# Extracted information:
++++++++++
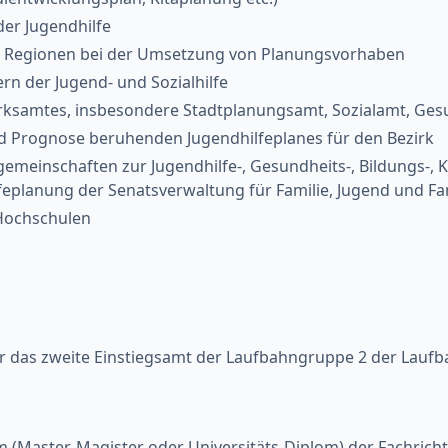
er Jugendhilfe
d Regionen bei der Umsetzung von Planungsvorhaben
n der Jugend- und Sozialhilfe
rksamtes, insbesondere Stadtplanungsamt, Sozialamt, Ge
nd Prognose beruhenden Jugendhilfeplanes für den Bezirk
gemeinschaften zur Jugendhilfe-, Gesundheits-, Bildungs-, 
planung der Senatsverwaltung für Familie, Jugend und Fa
 Hochschulen
ür das zweite Einstiegsamt der Laufbahngruppe 2 der Lauf
Master, Magister oder Universitäts-Diplom) der Fachrichtu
++++++++++
# Prompt:
Output nothing but the lines from the one containing "nd Prognose beruhenden" through the last line of the data, exactly as they stand.

# Answer area:
nd Prognose beruhenden Jugendhilfeplanes für den Bezirk
gemeinschaften zur Jugendhilfe-, Gesundheits-, Bildungs-, 
planung der Senatsverwaltung für Familie, Jugend und Fa
 Hochschulen
ür das zweite Einstiegsamt der Laufbahngruppe 2 der Lauf
Master, Magister oder Universitäts-Diplom) der Fachrichtu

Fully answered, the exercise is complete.